Perriello supported converting tobacco farms into future biomass producers and turning farm and municipal waste into power. The bill aims to create millions of green jobs through alternative energy sources, but Republicans claim the legislation would actually cut jobs and depress real estate prices.

“It’s just false,” Perriello said. “We’re already losing the jobs. This is what (critics) don’t get. We are hemorrhaging jobs in the energy sector. The status quo that they support is a job-loss strategy. We have a job-winning strategy by making investments in the future of technology.”
Not only does Perriello find the ad false, but one important non-profit group supports his claims. Importantly,, ya know, checked the facts and declared, "[T]he NRCC is wrong," especially regarding the household costs. In light of these claims, one Roanoke television station, WDBJ-TV, decided that it won't run the attack ad, citing factual inaccuracies.

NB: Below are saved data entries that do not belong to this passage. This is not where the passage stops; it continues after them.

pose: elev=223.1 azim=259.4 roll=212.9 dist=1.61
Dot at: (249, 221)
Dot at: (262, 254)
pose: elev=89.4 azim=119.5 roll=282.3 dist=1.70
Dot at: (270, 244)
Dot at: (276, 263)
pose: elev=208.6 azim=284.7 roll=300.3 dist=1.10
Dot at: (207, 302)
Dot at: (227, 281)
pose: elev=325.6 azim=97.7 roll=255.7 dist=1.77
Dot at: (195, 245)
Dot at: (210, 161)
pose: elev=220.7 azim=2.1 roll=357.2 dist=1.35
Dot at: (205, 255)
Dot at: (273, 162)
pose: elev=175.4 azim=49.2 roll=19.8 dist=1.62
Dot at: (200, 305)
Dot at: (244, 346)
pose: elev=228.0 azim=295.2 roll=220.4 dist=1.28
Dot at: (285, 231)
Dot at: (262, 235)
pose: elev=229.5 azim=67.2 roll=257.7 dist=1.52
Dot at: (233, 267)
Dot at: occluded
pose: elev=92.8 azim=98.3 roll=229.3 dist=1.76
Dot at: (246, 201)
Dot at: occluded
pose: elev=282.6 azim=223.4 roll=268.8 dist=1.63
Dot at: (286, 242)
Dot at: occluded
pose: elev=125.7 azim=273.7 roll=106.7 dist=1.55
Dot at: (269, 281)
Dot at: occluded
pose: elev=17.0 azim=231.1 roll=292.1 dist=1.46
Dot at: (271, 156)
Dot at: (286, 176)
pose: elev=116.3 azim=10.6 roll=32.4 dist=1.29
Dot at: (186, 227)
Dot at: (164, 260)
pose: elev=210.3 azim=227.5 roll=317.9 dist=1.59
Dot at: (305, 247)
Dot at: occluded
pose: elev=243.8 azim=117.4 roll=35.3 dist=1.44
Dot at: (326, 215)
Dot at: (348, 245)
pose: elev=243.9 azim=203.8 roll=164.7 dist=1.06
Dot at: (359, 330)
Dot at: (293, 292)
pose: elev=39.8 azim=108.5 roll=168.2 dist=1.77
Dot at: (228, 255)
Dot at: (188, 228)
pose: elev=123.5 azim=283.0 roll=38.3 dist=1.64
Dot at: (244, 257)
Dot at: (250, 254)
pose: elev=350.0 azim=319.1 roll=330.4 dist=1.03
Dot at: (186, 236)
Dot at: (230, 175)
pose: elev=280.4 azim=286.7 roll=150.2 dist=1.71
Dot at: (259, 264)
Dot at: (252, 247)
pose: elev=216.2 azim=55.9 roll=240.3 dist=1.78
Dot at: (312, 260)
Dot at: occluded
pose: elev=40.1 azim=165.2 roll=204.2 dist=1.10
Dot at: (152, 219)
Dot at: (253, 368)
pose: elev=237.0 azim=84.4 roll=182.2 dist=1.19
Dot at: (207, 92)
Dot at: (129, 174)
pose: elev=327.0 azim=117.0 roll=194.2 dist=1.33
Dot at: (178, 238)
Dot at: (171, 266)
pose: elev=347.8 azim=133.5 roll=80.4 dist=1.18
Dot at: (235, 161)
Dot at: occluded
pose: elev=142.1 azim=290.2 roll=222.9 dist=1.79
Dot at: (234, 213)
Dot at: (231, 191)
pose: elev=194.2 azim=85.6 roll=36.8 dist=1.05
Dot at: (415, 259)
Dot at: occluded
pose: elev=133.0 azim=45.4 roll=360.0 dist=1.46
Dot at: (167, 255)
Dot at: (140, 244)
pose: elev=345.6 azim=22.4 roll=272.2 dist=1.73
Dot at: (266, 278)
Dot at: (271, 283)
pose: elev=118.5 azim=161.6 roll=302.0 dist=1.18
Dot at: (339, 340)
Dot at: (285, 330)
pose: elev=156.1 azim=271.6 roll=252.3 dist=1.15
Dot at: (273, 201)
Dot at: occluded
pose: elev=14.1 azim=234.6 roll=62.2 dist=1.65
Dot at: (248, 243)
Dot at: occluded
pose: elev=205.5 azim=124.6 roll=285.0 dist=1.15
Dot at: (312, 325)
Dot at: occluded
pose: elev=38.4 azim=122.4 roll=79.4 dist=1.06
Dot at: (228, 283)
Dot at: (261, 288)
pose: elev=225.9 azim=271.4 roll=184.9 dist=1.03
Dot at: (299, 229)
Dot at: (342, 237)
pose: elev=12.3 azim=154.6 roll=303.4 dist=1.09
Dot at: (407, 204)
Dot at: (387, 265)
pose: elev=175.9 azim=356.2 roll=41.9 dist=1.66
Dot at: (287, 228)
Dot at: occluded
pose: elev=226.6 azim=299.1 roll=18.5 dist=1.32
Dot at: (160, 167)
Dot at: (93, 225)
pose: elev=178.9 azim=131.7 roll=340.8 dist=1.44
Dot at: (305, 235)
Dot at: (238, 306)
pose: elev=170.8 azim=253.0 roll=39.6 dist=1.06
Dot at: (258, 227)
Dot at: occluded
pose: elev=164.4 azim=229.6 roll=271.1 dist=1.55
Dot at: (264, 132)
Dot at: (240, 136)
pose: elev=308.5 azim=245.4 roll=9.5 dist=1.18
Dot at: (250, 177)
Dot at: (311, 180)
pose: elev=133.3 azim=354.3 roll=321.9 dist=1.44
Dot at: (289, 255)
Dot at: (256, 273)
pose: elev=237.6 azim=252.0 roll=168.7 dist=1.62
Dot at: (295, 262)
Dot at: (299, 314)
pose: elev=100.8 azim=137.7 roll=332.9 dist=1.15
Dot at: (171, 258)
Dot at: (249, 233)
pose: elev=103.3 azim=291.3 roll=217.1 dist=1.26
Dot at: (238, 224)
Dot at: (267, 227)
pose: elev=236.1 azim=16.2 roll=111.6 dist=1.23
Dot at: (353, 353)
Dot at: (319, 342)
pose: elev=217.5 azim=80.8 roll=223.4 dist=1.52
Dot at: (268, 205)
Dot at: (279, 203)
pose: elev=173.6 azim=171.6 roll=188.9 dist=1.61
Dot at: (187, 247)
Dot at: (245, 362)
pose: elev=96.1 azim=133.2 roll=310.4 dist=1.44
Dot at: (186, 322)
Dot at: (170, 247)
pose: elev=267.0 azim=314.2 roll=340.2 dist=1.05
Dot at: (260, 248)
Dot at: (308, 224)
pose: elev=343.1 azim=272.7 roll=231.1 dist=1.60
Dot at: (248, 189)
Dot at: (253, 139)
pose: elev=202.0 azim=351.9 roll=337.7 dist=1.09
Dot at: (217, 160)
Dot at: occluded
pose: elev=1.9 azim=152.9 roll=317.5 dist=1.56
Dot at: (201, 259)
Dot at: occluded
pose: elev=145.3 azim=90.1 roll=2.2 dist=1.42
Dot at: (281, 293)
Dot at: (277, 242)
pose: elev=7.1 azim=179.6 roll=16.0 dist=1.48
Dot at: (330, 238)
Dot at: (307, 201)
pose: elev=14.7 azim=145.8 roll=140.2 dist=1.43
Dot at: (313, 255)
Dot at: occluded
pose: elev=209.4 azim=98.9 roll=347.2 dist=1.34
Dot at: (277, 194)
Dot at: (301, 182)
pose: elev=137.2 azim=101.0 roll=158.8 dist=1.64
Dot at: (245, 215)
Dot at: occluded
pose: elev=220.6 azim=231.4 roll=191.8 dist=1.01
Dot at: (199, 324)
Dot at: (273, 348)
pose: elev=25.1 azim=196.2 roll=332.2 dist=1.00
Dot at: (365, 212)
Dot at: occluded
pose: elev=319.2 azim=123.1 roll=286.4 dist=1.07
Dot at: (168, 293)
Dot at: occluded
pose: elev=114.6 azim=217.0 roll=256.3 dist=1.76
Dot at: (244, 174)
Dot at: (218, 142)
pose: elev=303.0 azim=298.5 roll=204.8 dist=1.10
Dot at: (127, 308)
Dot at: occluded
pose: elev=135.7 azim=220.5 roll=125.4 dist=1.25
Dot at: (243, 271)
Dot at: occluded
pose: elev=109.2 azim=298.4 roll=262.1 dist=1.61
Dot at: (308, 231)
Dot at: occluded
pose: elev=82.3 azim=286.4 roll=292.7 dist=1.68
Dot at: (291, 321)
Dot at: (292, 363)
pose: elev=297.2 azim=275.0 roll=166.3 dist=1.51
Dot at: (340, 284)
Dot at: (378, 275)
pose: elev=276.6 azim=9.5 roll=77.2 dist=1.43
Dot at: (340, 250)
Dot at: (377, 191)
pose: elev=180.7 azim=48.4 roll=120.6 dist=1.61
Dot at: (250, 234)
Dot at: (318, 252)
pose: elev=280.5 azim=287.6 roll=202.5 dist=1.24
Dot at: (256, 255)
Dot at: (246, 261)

Other feedback has been positive for Perriello. The Environmental Defense Fund themselves made an ad, thanking Perriello for his vote (ad here). And, this morning, in the Washington Post, E.J. Dionne wrote a positive editorial on why Perriello and other vulnerable Democratic representatives voted for the bill. Money quote:
Hours before the House passed its cap-and-trade bill last week, freshman Democrats Tom Perriello and Frank Kratovil were pondering the political fallout of the votes they were about to cast in favor of a plan Republicans were denouncing as "cap-and-tax."

"Maybe we should be called the conscience caucus," said the 34-year-old Perriello ...

Update: Today's Roanoke Times editorial applauds Perriello for his principled stand. The Politico is also running a story in which Tom is selling his vote to Southside business leaders and farmers.